RE: Stronger safeguard for archive recovery not to miss data

From: "osumi(dot)takamichi(at)fujitsu(dot)com" <osumi(dot)takamichi(at)fujitsu(dot)com>
To: 'Kyotaro Horiguchi' <horikyota(dot)ntt(at)gmail(dot)com>, "masao(dot)fujii(at)oss(dot)nttdata(dot)com" <masao(dot)fujii(at)oss(dot)nttdata(dot)com>
Cc: "david(at)pgmasters(dot)net" <david(at)pgmasters(dot)net>, "pgsql-hackers(at)lists(dot)postgresql(dot)org" <pgsql-hackers(at)lists(dot)postgresql(dot)org>, "laurenz(dot)albe(at)cybertec(dot)at" <laurenz(dot)albe(at)cybertec(dot)at>
Subject: RE: Stronger safeguard for archive recovery not to miss data
Date: 2021-04-01 03:45:57
Message-ID: OSBPR01MB488886DB12B35261CDB44DBAED7B9@OSBPR01MB4888.jpnprd01.prod.outlook.com
Views: Raw Message | Whole Thread | Download mbox | Resend email
Thread:
Lists: pgsql-hackers

Hi,

On Wednesday, March 31, 2021 3:06 PM Kyotaro Horiguchi <horikyota(dot)ntt(at)gmail(dot)com> wrote:
> At Wed, 31 Mar 2021 15:03:28 +0900 (JST), Kyotaro Horiguchi
> <horikyota(dot)ntt(at)gmail(dot)com> wrote in
> > At Wed, 31 Mar 2021 02:11:48 +0900, Fujii Masao
> > <masao(dot)fujii(at)oss(dot)nttdata(dot)com> wrote in
> > > > So, I would revert all the changes in xlog.c except changing the
> > > > warning to an error:
> > > > - ereport(WARNING,
> > > > - (errmsg("WAL was generated with
> > > > wal_level=minimal, -data may be missing"),
> > > > - errhint("This happens if you temporarily set
> > > > -wal_level=minimal without taking a new base backup.")));
> > > > + ereport(FATAL,
> > > > + (errmsg("WAL was generated with
> > > > wal_level=minimal, cannot continue recovering"),
> > > > + errdetail("This happens if you temporarily
> > > > +set
> > > > wal_level=minimal on the server."),
> > > > + errhint("Run recovery again from a new
> base
> > > > backup taken after setting wal_level higher than minimal")));
> > > I guess that users usually encounter this error because they have
> > > not taken base backups yet after setting wal_level to higher than
> > > minimal and have to use the old base backup for archive recovery. So
> > > I'm not sure how much only this HINT is helpful for them. Isn't it
> > > better to append something like "If there is no such backup, recover
> > > to the point in time before wal_level is set to minimal even though
> > > which cause data loss, to start the server." into HINT?
> >
> > I agree that the hint doesn't make sense.
>
> For the primary case,
>
> > HINT: Restart with archive recovery turned off. The past backups are no
> longer usable. You need to take a new one after restart.
> >
> > If it's the replica case, it would be..
> >
> > HINT: Start from a fresh standby created from the curent primary server.
>
> Start from a fresh backup...
Thank you for sharing your ideas about the hint. Absolutely need to change the message.
In my opinion, combining the basic idea of yours and Fujii-san's would be the best.
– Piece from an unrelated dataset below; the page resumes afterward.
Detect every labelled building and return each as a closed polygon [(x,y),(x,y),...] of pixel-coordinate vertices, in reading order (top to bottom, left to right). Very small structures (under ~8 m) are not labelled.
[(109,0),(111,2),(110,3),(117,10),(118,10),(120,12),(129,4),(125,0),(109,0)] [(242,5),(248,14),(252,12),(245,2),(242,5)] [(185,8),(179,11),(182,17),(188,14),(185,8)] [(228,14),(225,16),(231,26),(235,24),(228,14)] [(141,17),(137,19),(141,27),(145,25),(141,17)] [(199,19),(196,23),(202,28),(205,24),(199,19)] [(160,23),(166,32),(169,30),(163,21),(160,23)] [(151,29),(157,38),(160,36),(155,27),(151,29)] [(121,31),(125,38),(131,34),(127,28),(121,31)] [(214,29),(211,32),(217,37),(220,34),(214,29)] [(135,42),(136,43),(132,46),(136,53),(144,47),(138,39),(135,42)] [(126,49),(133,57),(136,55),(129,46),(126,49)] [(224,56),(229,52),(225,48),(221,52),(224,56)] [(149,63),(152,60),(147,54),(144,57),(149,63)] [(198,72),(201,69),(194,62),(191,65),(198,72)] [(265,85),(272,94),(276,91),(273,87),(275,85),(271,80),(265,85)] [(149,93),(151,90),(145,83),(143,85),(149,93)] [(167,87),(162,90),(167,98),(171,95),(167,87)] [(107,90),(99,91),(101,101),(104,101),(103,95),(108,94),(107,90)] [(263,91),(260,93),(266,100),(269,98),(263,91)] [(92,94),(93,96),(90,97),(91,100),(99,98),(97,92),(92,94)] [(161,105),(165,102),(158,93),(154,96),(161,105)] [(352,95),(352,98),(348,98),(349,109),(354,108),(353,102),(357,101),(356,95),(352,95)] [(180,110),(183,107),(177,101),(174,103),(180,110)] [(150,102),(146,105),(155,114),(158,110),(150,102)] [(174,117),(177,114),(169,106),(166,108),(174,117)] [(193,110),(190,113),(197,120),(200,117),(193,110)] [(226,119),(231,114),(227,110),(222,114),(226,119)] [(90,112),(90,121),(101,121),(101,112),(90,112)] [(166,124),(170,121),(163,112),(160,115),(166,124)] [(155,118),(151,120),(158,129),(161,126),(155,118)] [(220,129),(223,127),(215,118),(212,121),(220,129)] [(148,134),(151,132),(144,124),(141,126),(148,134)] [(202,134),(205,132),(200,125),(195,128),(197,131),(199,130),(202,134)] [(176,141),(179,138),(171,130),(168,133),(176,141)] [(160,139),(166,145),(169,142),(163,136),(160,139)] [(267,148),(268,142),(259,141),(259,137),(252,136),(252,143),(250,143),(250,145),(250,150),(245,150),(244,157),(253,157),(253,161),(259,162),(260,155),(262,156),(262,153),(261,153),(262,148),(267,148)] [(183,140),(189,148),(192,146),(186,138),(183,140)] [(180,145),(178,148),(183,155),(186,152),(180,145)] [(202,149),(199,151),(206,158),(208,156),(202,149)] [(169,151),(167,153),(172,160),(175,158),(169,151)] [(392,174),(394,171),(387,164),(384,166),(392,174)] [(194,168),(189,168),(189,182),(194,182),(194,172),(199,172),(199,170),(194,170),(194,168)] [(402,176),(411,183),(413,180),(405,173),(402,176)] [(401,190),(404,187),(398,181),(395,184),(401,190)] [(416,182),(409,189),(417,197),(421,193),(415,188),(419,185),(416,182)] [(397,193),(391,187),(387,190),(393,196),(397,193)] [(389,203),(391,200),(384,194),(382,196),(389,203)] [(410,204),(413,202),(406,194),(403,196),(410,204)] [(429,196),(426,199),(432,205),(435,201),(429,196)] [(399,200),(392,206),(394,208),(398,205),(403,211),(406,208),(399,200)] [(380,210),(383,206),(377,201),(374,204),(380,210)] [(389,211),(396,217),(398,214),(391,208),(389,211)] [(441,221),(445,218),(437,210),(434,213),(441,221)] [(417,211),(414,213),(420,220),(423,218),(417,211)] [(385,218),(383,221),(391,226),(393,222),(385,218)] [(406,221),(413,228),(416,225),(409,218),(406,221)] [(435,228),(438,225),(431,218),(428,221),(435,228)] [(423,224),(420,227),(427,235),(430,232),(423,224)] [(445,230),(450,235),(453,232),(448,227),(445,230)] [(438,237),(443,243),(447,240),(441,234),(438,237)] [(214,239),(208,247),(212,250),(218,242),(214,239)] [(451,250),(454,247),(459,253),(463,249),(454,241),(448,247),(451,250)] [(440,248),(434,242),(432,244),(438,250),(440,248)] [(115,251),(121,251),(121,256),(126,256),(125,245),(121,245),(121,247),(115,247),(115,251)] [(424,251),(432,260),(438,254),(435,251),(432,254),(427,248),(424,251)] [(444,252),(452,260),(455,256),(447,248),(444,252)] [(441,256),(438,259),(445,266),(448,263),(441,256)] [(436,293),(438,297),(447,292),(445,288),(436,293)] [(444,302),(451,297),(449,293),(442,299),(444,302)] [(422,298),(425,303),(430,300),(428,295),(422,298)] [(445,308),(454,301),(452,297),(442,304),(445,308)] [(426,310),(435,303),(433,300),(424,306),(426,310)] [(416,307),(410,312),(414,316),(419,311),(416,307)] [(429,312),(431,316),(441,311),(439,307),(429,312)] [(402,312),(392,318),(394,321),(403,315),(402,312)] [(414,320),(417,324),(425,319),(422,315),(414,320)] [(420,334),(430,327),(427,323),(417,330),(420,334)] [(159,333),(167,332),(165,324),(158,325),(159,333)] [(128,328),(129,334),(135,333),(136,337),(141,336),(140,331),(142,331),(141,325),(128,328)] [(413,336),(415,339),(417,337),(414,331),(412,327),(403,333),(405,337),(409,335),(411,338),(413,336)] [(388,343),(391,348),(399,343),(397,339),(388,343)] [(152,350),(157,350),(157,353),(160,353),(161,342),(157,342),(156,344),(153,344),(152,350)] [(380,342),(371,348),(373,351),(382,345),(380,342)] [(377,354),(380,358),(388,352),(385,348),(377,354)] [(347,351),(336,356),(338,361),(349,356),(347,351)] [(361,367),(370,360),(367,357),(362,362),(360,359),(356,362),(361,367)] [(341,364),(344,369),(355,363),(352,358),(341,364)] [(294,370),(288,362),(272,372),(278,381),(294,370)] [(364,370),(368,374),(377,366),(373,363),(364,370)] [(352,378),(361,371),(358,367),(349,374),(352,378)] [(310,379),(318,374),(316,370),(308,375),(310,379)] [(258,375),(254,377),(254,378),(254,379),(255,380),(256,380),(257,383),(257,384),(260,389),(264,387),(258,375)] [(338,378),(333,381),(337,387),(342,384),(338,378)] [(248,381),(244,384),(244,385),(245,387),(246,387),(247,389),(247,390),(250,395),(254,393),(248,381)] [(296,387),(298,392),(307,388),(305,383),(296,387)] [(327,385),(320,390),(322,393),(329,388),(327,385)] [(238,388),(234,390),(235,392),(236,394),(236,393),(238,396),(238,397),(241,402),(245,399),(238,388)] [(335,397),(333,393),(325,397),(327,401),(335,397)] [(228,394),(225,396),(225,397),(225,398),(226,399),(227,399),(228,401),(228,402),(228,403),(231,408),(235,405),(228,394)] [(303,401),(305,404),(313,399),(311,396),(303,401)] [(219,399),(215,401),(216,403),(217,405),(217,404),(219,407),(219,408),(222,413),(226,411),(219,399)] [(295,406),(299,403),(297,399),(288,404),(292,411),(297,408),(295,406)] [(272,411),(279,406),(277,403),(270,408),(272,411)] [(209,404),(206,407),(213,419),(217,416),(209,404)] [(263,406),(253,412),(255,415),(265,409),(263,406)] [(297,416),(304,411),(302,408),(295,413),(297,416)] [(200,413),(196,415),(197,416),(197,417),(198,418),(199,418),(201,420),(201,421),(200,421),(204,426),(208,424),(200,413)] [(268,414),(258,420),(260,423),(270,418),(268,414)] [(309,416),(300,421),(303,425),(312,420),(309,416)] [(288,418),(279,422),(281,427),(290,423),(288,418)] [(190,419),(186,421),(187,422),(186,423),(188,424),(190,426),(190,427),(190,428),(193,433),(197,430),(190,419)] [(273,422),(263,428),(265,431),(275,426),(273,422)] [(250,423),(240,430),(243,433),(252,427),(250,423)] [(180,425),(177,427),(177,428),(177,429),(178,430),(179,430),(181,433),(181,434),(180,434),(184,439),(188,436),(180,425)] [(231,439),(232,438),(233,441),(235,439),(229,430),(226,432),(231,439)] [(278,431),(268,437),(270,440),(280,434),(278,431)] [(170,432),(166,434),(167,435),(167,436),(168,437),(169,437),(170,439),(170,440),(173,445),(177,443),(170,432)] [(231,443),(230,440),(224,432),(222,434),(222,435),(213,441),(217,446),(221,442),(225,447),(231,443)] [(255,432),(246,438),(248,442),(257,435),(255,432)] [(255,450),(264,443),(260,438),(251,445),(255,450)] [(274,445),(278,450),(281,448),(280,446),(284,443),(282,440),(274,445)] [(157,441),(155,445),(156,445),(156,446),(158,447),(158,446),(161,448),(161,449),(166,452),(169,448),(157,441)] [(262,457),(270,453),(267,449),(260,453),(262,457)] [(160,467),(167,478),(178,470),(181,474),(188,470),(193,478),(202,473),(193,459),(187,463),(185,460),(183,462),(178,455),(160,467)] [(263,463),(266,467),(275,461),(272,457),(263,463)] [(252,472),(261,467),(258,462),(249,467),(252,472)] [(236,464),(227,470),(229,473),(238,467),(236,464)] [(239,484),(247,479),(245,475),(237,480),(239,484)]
Updated the patch and made v05. The changes I made are

* rewording of errhint although this has become long !
* fix of the typo in the TAP test
* modification of my past changes not to change conditions in CheckRequiredParameterValues
* rename of the test file to 024_archive_recovery.pl because two files are made
since the last update of this patch
* pgindent is conducted to check my alignment again.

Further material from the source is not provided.